Open Access Short Communication

Aesthetic Literacy and the Voices of Youth: Creative Writing, Navigational Competence and Educational Practice

Jens Erik Mogensen*

University of Copenhagen, Denmark

Corresponding Author

Received Date:December 10, 2025;  Published Date:December 17, 2025

Abstract

This article explores how creative writing can strengthen aesthetic literacy and navigational competence in upper-secondary education. Drawing on two published student anthologies from a Danish upper-secondary school (2024-2025), the article analyses essays on time and poems on paths as expressions of how young people navigate identity, uncertainty, and ethical orientation. It argues that creative writing enables adolescents to transform experience into symbolic form and to practise reflective judgement and imagination. The article also highlights implications for teacher education, suggesting that university programmes in languages, culture and literature should cultivate aesthetic and creative competences alongside academic skills.

→ **Task instructions**:
1 – Answer these from the short communication:
(a) Which university is the author affiliated with?
(b) On what date was the piece published?
(c) What two kinds of student writing does the article analyze?
2 – Rewrite the short communication starting at "Corresponding Author" and ending at "alongside academic skills.", putting "collections" in place of "anthologies".

→ **Stored data**:
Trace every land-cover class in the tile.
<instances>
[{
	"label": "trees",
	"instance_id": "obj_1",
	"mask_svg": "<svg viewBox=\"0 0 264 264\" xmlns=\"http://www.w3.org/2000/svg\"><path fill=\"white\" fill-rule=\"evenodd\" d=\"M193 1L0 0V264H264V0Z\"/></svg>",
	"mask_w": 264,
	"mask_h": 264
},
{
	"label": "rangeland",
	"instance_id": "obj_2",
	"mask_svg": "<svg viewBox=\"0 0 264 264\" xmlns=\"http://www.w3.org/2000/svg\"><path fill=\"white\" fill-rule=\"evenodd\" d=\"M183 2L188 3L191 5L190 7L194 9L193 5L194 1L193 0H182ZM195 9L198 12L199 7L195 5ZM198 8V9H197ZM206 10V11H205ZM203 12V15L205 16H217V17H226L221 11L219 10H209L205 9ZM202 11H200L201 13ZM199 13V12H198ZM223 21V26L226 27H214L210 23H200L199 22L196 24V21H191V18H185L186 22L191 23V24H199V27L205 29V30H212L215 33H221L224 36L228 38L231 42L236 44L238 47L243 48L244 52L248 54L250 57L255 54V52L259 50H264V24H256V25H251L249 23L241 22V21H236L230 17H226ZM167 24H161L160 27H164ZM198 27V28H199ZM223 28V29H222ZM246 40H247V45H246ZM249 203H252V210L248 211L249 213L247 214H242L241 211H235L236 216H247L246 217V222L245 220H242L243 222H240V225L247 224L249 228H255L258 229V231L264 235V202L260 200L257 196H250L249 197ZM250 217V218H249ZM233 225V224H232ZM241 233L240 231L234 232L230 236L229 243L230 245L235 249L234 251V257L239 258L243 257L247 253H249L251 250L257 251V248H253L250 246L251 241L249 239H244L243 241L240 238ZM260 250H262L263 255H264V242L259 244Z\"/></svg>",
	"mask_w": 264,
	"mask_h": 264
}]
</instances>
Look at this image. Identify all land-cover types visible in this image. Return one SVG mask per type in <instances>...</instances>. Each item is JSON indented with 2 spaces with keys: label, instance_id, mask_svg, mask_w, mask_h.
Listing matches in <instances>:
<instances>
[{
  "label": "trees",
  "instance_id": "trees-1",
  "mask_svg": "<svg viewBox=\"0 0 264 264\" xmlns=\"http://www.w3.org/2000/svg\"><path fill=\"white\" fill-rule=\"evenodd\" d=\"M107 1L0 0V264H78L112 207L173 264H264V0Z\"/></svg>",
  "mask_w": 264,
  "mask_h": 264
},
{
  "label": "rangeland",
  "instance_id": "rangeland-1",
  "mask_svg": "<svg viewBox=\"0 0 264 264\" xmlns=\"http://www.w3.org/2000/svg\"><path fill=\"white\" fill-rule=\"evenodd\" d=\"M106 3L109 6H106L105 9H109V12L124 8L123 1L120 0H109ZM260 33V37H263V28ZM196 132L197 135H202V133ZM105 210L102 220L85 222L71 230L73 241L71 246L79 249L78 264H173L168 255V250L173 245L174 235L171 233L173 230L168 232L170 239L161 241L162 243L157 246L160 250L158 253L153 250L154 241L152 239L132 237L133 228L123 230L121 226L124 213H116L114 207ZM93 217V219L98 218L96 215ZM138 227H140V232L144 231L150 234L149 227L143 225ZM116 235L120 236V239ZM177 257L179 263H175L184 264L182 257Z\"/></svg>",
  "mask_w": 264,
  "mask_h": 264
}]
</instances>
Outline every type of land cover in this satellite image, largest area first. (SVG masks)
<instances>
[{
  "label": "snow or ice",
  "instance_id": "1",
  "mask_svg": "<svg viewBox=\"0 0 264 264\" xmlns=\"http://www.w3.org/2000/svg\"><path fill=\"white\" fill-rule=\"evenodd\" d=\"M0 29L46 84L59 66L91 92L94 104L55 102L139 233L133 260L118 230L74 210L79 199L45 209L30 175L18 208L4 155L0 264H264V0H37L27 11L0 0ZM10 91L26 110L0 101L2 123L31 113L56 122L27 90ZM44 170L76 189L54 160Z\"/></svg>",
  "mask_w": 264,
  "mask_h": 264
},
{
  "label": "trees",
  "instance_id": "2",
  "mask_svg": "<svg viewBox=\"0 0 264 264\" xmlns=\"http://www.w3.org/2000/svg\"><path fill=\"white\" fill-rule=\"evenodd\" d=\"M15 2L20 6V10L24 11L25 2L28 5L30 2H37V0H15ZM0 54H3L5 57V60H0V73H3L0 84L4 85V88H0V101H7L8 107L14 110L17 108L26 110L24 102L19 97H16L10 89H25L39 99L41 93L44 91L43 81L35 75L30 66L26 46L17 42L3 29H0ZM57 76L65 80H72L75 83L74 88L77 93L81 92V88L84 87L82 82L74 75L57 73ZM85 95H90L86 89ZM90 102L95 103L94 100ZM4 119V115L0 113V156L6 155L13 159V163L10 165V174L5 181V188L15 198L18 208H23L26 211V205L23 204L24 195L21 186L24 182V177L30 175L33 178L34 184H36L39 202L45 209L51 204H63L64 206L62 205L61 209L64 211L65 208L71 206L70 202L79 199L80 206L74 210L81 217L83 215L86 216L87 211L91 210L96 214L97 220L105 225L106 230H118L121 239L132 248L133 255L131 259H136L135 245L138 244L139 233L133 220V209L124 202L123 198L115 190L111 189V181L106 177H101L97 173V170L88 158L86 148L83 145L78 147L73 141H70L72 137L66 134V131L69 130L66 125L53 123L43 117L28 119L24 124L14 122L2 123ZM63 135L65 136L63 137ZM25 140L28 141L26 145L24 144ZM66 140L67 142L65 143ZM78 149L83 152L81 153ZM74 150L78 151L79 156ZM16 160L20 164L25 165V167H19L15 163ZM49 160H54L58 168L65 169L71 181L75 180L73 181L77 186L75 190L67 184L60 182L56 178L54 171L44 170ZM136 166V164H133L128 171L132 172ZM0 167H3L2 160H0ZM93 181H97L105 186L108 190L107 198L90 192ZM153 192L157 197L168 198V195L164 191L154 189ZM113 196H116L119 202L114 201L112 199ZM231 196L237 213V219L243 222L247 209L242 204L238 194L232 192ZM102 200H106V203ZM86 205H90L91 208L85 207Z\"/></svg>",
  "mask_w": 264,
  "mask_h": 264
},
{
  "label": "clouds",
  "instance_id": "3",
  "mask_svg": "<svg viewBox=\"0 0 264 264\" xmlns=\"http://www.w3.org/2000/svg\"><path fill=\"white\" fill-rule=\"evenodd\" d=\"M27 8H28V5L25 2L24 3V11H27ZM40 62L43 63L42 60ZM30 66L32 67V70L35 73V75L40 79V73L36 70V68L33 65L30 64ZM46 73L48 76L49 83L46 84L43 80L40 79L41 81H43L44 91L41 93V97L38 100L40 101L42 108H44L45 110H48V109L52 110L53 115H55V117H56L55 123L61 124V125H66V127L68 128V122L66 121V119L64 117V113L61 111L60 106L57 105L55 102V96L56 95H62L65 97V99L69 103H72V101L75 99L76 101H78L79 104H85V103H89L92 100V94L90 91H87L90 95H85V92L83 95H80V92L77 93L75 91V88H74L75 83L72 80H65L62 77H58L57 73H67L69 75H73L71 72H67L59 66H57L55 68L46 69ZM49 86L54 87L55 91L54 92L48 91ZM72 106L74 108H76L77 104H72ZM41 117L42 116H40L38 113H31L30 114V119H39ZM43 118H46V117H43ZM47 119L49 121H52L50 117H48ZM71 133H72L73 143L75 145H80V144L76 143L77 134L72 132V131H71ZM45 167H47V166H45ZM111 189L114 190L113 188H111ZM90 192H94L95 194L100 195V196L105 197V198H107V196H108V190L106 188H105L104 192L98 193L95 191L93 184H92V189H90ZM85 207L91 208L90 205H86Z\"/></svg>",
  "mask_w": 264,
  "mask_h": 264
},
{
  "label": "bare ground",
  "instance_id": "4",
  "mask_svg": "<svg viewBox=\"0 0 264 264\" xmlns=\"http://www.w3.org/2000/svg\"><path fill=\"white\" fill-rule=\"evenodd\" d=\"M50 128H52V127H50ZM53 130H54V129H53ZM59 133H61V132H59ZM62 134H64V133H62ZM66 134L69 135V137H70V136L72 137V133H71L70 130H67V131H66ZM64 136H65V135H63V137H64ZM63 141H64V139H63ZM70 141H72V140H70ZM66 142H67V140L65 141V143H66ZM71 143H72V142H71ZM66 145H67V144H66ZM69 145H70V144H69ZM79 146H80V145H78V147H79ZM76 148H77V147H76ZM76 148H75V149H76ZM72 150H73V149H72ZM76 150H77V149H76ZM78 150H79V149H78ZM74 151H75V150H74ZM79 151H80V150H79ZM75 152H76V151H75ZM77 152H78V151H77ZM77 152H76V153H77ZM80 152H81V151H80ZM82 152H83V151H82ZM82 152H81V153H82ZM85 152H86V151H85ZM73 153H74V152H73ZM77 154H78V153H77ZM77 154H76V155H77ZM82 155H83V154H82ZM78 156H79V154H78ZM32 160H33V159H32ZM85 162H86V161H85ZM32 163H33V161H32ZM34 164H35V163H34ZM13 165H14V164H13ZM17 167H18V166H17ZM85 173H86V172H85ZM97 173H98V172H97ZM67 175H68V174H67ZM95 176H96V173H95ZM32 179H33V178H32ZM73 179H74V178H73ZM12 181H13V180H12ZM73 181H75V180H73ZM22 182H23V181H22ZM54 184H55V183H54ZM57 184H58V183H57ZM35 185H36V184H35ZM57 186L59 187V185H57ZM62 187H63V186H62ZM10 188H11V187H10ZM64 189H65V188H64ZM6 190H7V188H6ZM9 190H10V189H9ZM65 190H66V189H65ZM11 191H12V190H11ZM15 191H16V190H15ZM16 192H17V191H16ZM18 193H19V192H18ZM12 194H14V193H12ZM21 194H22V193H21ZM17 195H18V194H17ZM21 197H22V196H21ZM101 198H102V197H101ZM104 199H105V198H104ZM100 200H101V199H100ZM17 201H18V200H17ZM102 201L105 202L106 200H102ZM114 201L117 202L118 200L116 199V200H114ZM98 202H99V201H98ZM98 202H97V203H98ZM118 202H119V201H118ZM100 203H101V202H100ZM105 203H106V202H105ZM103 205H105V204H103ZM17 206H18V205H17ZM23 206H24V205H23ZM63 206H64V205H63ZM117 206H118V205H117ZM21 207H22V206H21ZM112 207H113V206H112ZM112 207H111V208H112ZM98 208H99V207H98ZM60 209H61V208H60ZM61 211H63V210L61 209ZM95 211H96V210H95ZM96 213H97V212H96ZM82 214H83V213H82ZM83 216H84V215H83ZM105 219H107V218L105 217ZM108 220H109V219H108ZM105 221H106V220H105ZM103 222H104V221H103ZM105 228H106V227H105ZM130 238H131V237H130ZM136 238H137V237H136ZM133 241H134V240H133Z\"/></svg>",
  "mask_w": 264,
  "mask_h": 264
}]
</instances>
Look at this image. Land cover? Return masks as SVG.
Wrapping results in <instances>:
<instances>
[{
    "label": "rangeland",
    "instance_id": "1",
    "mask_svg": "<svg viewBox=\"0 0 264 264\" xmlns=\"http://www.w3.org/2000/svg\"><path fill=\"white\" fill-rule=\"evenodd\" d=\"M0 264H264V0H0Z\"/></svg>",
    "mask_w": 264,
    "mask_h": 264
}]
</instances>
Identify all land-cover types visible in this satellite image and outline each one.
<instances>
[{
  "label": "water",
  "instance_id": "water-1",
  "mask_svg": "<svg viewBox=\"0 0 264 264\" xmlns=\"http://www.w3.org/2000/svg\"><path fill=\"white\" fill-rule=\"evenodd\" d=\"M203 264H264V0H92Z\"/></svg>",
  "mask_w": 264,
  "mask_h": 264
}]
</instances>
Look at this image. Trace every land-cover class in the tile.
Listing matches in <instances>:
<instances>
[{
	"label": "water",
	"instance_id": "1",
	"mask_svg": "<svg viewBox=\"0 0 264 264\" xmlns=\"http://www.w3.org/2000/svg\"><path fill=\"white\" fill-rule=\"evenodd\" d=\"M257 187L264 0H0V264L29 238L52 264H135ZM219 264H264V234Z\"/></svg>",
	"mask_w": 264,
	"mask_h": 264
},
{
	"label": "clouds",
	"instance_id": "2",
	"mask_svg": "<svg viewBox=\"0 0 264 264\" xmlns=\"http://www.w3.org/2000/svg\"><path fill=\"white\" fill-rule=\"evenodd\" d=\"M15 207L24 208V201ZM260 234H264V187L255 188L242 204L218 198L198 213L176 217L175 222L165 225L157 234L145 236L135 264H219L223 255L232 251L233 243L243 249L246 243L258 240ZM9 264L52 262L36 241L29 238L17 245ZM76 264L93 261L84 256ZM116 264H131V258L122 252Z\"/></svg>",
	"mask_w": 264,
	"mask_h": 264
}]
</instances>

→ **Answers by task**:
1 –
(a) University of Copenhagen, Denmark
(b) December 17, 2025
(c) Essays on time and poems on paths

2 –
Corresponding Author

Received Date:December 10, 2025;  Published Date:December 17, 2025

Abstract

This article explores how creative writing can strengthen aesthetic literacy and navigational competence in upper-secondary education. Drawing on two published student collections from a Danish upper-secondary school (2024-2025), the article analyses essays on time and poems on paths as expressions of how young people navigate identity, uncertainty, and ethical orientation. It argues that creative writing enables adolescents to transform experience into symbolic form and to practise reflective judgement and imagination. The article also highlights implications for teacher education, suggesting that university programmes in languages, culture and literature should cultivate aesthetic and creative competences alongside academic skills.